### APPLY WHAT YOU READ:
1. Name every film or play title that appears in the post about Mikhalkov's film 12 below.
2. Carry on the post about Mikhalkov's film 12, picking up right after its last sentence.

### EXERCISE PASSAGE:
I finally got around to seeing Nikita Mikhalkov’s film, 12. Released in 2007, it only recently became available in the U.S. through Netflix. I’ve been climbing the walls in anticipation. 12 is Mikhalkov’s remake of the American play/film, Twelve Angry Men. Set in Russia, the jurors decide the fate of a Chechen boy accused of murder. It is VERY GOOD and you should see it. Go watch it and come back and finish reading this, ok?



For those of you who are neither film buffs nor interested in Russia (how do I know you? why are you here?), Nikita Mikhalkov is the director of the Oscar-winning 1994 film, Burnt by the Sun. If you haven’t seen Burnt by the Sun, I recommend it too. It’s stunningly beautiful, simultaneously sentimental yet critical about the Stalin era, a real gem of a film. You might remember that he carried his little daughter on his shoulders when he accepted the award. It was beyond adorable and we were all still feeling so good about ourselves after the recent collapse of the USSR. Those were the days… I suspect if it were released for the first time today, in the current political climate, it would have a radically different interpretation and reception than it received in 1994.

Mikhalkov gets a whole lot of heat. I’m not entirely convinced he doesn’t deserve some of it, given the amazing amount of hype he also drums up. Almost immediately after the success of Burnt By the Sun, it became fashionable to criticize his films for their sleek Hollywood aesthetics and patriotic agendas. The director himself has elicited charges of self-promotion, both in response to his films, which are vehicles for his own celebrity, and also for his role in the Russian film industry, which is a petri dish for egomania in its own right. It’s difficult to deny that he doesn’t mind being the center of attention, but it is more difficult to explain why he shouldn’t be. More recently his vocal support of one Vladimir V. Putin has garnered a lot of attention. It doesn’t bother me, but some people kinda consider him an ambitious sycophant. Some people lack the capacity for nuance, and possibly a heart.

### EXCERPTED RECORDS:
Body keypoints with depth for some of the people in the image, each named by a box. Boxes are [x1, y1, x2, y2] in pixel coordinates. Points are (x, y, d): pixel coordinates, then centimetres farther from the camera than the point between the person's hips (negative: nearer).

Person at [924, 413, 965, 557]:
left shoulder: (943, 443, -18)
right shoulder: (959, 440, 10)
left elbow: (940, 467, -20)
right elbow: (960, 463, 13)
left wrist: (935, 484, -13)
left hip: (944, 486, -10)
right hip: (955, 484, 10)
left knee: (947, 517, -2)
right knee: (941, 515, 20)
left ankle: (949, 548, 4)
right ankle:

### WRITTEN RESPONSES:
1.
12
Twelve Angry Men
Burnt by the Sun

2.
Why Some People Do Not Like 12:

I’ve been climbing the walls in anticipation because critical reception of 12 was mixed at best. I mean, it is a remake. What kind of genius makes remakes, right? Also, now that Nikita has revealed himself to be a political animal, a lot of attention is paid to how honestly the film portrays the questionably administrated Russian legal system and to deciphering what Russophiliac pro-Putin propaganda Mikhalkov might be trying to peddle. The always keen Yasha Levine (ooh, that rhymed) wrote a scathing review of 12 for the eXile, arguing that 12 is little more that an cheap poltical stunt to show how corruption is not only a national characteristic (get yer legal nihilism on! get yer big Russian soul on!) but even a merciful one, and thus … Putin should be given a 3rd term.

My immediate reaction (after “and why would that be a bad thing?”) to Yasha is to insist that the film be judged on its own merits and not the politics of the director/producer/actor. However, I’ve more than once proclaimed, with unearned authority, that due to historical precedent all Russian film is political, because even making a non-political film is a political act in that country. From its very inception the Russian film industry has been cultivated by the State for achieving ideological ends and largely dependent upon the State for funding and career advancement. Being an esteemed filmmaker in Russia carries a cache it just doesn’t elsewhere. They don’t see themselves as an entertainment industry so much as creators, guardians or documentarains of a whole freaking national identity. It’s madness, really. So maybe Yasha is right. How do I know why Nikita made this film?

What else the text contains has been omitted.